From the vast Karlsplatz, an intersection crossed by a million people each day, it's a quick walk to Marienplatz, the city's heart, where tourists congregate at 11 a.m. daily (and in summer at 5 p.m. too) to watch the world famous ``glockenspiel'' do its five-minute show on a tower of the Neues Rathaus (the ``new'' city hall).
A walk through the central city's pedestrian zone is a good introduction to Munich's pleasures. The city map is well done, and you can get one at the Hauptbahnhof tourist office (8 a.m.-11 p.m., and Sundays from 1-9:30 p.m.). While there, pick up any of several guidebooks on various areas of interest along with a 24-hour subway ticket (or multi-day pass, if you'll be there for a while).
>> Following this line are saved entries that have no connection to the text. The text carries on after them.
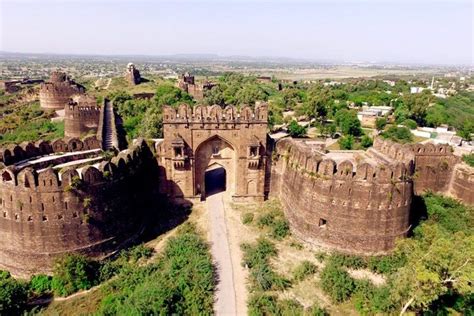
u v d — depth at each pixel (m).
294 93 143.12
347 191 39.47
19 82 180.00
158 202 51.41
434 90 199.75
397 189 39.00
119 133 74.62
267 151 51.88
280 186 53.00
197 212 50.03
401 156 43.47
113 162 39.53
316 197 41.53
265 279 35.84
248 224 47.38
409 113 110.00
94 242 38.06
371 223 39.50
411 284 30.38
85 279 36.00
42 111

That will get you just about anywhere you want to go via Munich's vast, efficient underground and surface transportation system.
The modern subway, reflecting a mutual respect among citizens, has an honor system for paying fares and no graffiti on the walls.
The city walk provides intriguing with its views of Munich's famous churches: St. Peter's (11th century), St. Michael's (1597) with its exemplary German Renaissance barrel vault and royal crypt of the 600-year Wittelsbach dynasty, and Frauenkirche (1488), the late-Gothic landmark of Munich with its familiar twin ``onion-topped'' towers.
Just minutes away is Max-Joseph Platz, the National Theater (sold out almost every night in opera season), and the massive complex of architecture and art of the Residenz. This was Bavaria's seat of royal power from the 16th to the 19th centuries, where the Ludwigs and Maximilians pursued their acquisitiveness for great art.
Here in its treasury and elegant museums are artworks, jewels, and coins encompassing 10 centuries, a famed porcelain collection, and royal rooms.
The architectural styles here, as in so much of Munich, mirror the three centuries of its building -- renaissance, baroque, and rococo -- as well as classical, an architectural ideal that was a passion of Bavaria's great 19th-century king, Ludwig I.
But don't tarry too long anywhere, for Munich has 31 museums -- featuring everything from ancient Egyptian art to Kandinsky, from Bavarian culture to science and technology.
You must choose carefully, and we haven't even discussed music to be heard in the city that gave Wagner and Richard Strauss their big breaks.
There are four symphony orchestras, the Bach Chorus, and countless concerts to feast upon (except in late August, when the musical pace slackens).
A highlight of the summer season is the opera festival ending usually in late July. But vying for attention are the Ballet Festival, concerts at the Nymphenburg and Schleissheim palaces and in the Brunnenhof fountain courtyard of the Residenz. Oh, to be fortunate enough to hear Mozart in that incomparable, rococo-adorned Cuvillies Theater off the Brunnenhof Court!
Festivals are a way of life in Munich, whether it's the revelry of the world famous Oktoberfest, Fasching (the winterized version), or the summer festival in which Munich's love of flowers, art, and music hold sway.
You'll have to go to Schwabing -- Munich's equivalent of Greenwich Village in New York and the Left Bank in Paris. It's a grand mixture of students, shops, caf'es, pubs, and discotheques.
Olympic Park makes a great trip with children (as does the zoo), and the 80,000-seat stadium features frequent Saturday soccer matches.
One-day trips to outlying special attractions include the famous castles of Ludwig II (Neuschwanstein, Linderhof, and Herrenchiensee) and, on the grimly educational side, the World War II concentration camp, Dachau.
When you think about it, Munich with its teeming love of art, beauty, and enjoyment is a model of the way cities and city life should be.